### Study text
%%
This particular scenario has been played out four times in the last few months, and I’m tired of the liberal application of chap-stick to my ass. It goes something like this:
I take my overly qualified clients out on the town to look at homes. We find one they really like. It has everything they want: acre lot, built in 1969 but completely remodeled, close to town, great pool, a guest house out back for aging parents, the works. So far, so good.
Once my clients find this fabulous house, my real work begins: protect my client’s interests. You know, do a little research on market conditions, comparable properties, the recoupable costs of remodeling, all while keeping an eye on where the market is headed. Now, it would be easy for me to seriously lowball my offer in order to protect my client from market depreciation, but I don’t actually think that’s a fair thing to do. There is inherent risk in any real estate transaction, and it needs to be spread fairly evenly in order to work. My job is to carefully balance the risk so that my clients have as little as possible. The balancing act is in shifting more risk to the seller’s plate than they might have been prepared to eat. But, if I slide over a heaping helping of steaming risk onto the seller, I have doomed and relagated the negotiation to the realm of “principle.” Arguing on principle is not an effective strategy, ever.
Consider this recent example. A certain home had been purchased in 2005 at a price of $450,000. It was in various states of disrepair and an overall delapidated condition, so the sellers decided to put $100,000 worth of (very nice) upgrades into the home. It appears that the slab and walls are 1969, everything else (and I truly do mean everything) was 2006. Once the home was completed in mid-2006, it was placed on the market for $669,000. By the time my clients became interested in the home, is was priced at $515,000. The sellers had been steadily dropping the price over the period of almost a year.
%%
### Problem 1
Restate the listing below word for word, from start to finish, but leave the pictures out.

### Data
%%
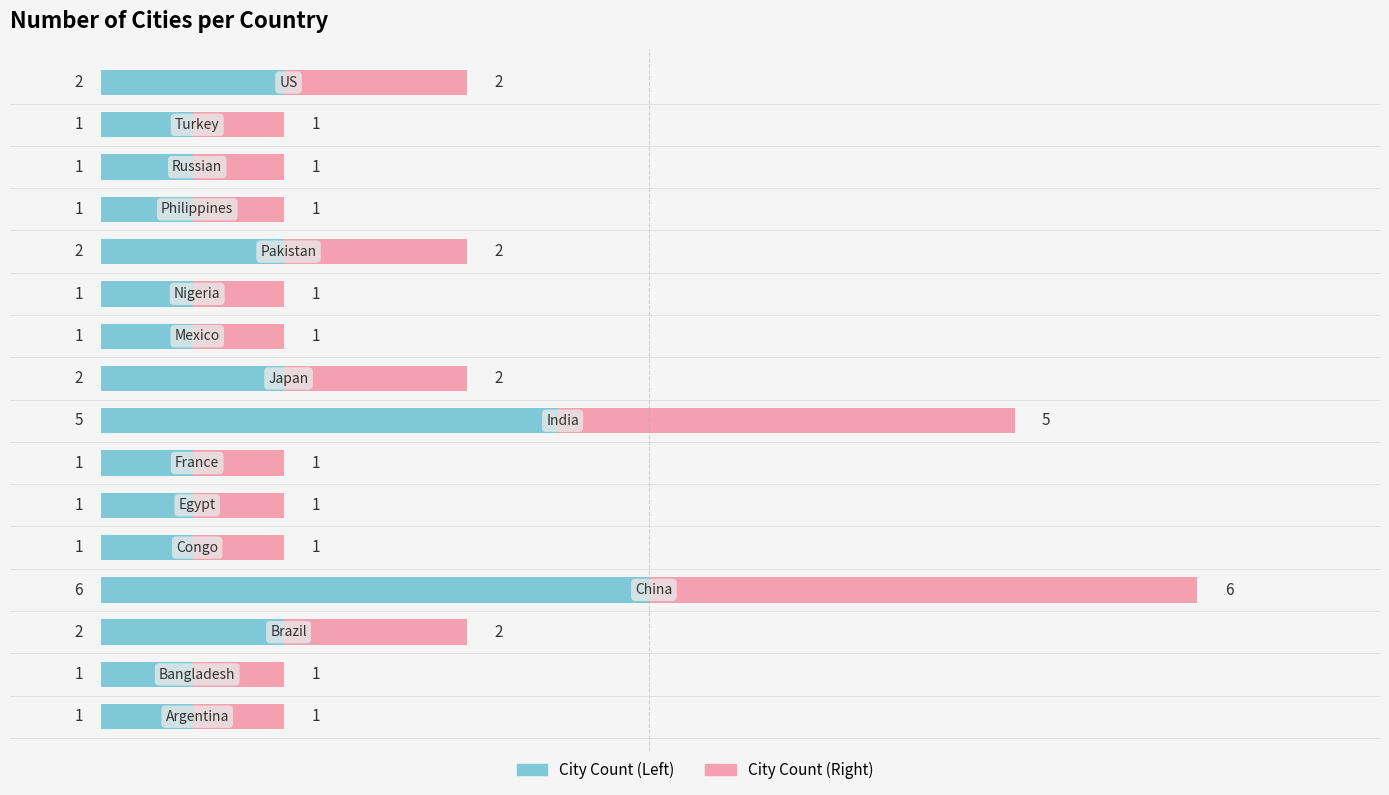

What is the difference between the maximum and minimum values in the City Count (Left) series?

5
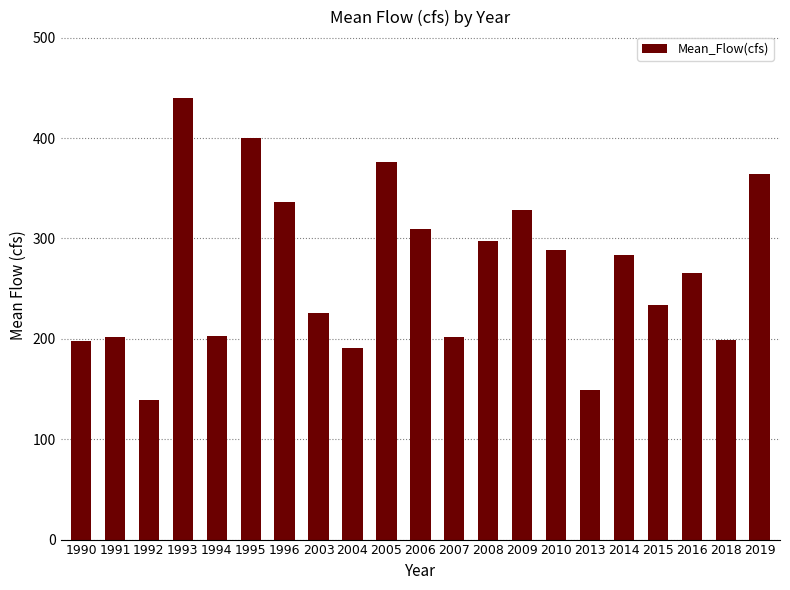

What is the value of the 2nd bar from the left?

201.4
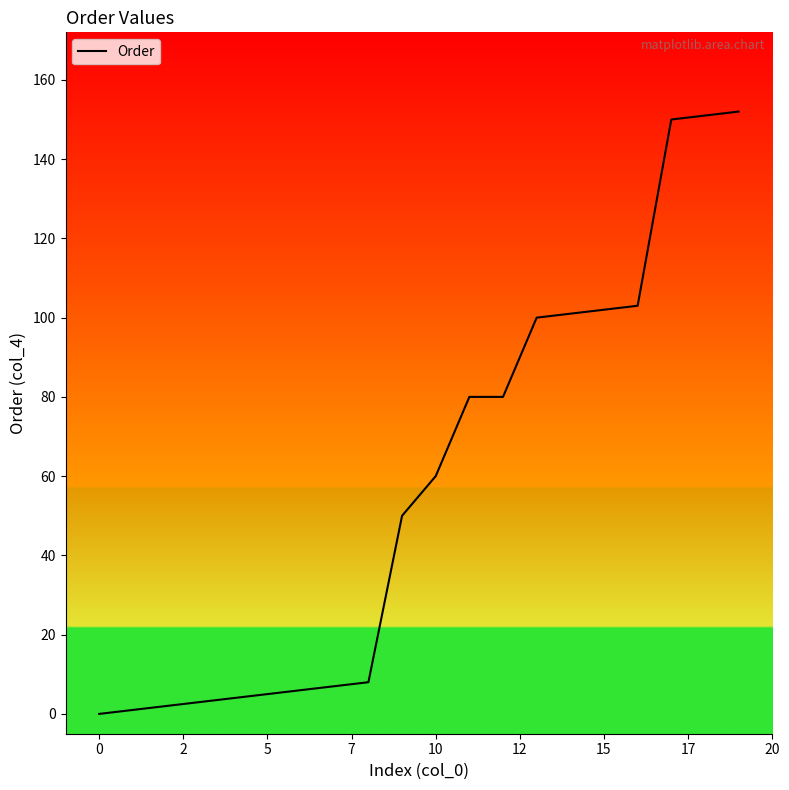

What is the difference between the values at 0 and 14?

100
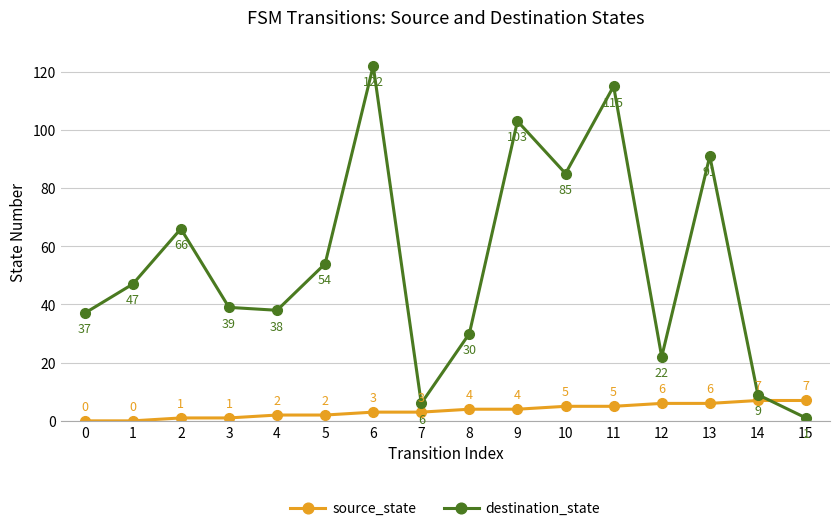

The destination_state series shows 15 at 2. True or false?

False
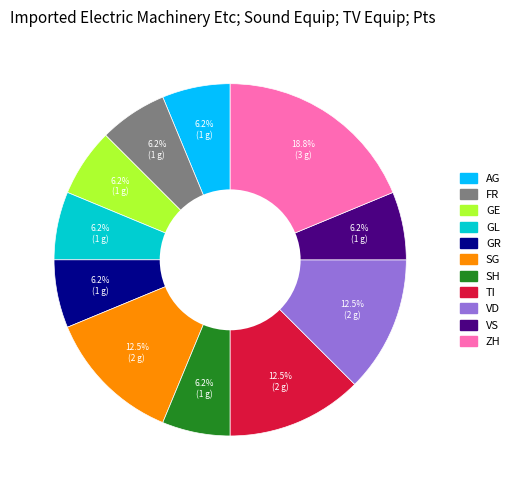

Does any single category account for the majority?

No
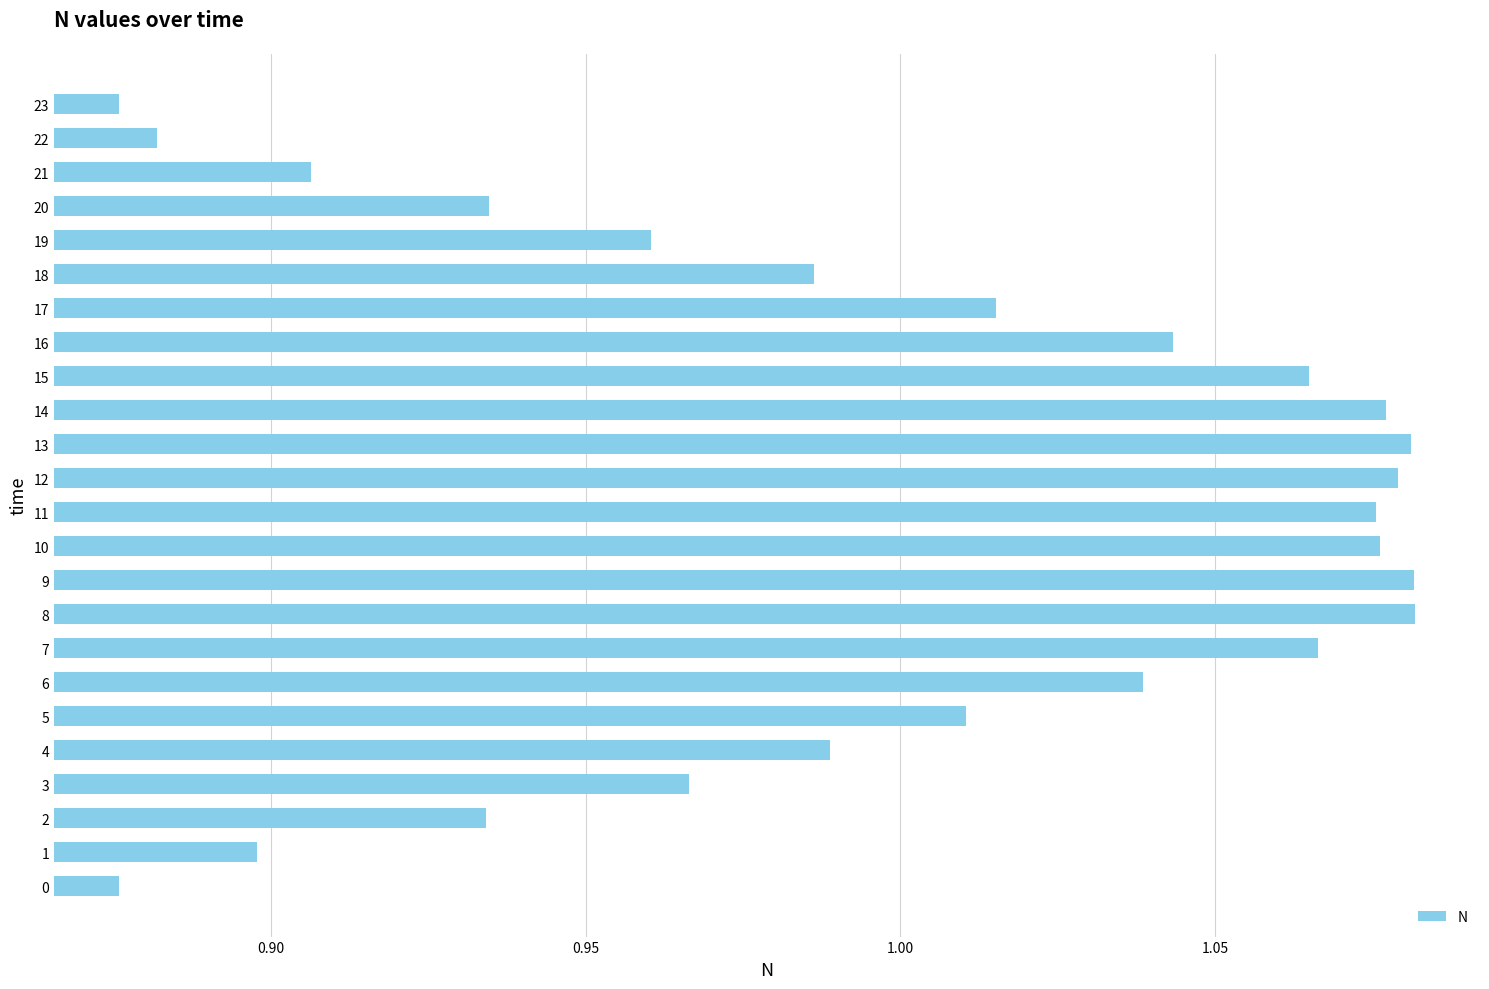

The chart shows a value of 1.5 at 20. True or false?

False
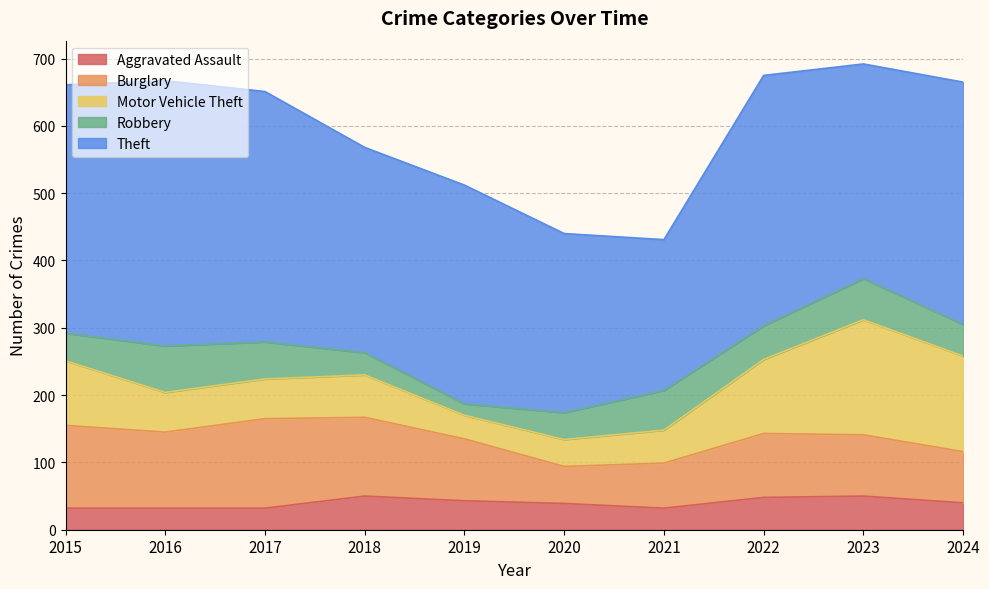

What is the maximum value for Aggravated Assault?

50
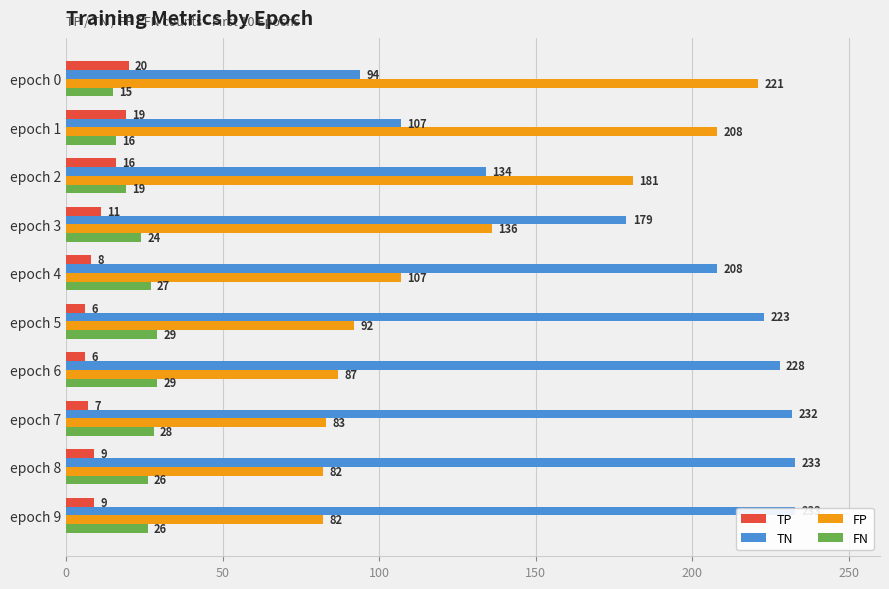

The FN series shows 16 at epoch 9. True or false?

False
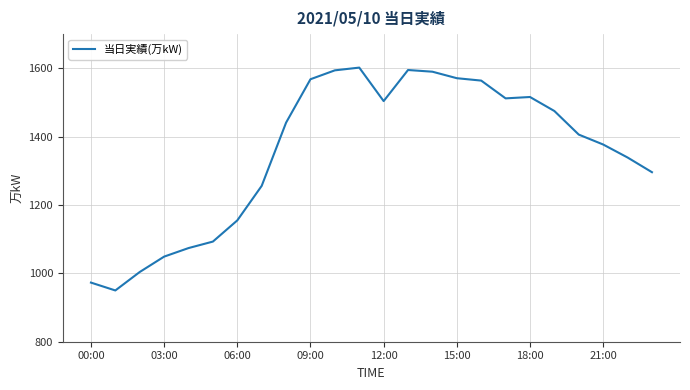

What is the greatest value displayed?

1602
%%
### Problem 2
Quote the real estate post exactly, starting at "This particular scenario" and ending at "far, so good.".

### Response area 1
What is the difference between the maximum and minimum values in the City Count (Left) series?

5

What is the value of the 2nd bar from the left?

201.4

What is the difference between the values at 0 and 14?

100

The destination_state series shows 15 at 2. True or false?

False

Does any single category account for the majority?

No

The chart shows a value of 1.5 at 20. True or false?

False

What is the maximum value for Aggravated Assault?

50

The FN series shows 16 at epoch 9. True or false?

False

What is the greatest value displayed?

1602

### Response area 2
This particular scenario has been played out four times in the last few months, and I’m tired of the liberal application of chap-stick to my ass. It goes something like this:
I take my overly qualified clients out on the town to look at homes. We find one they really like. It has everything they want: acre lot, built in 1969 but completely remodeled, close to town, great pool, a guest house out back for aging parents, the works. So far, so good.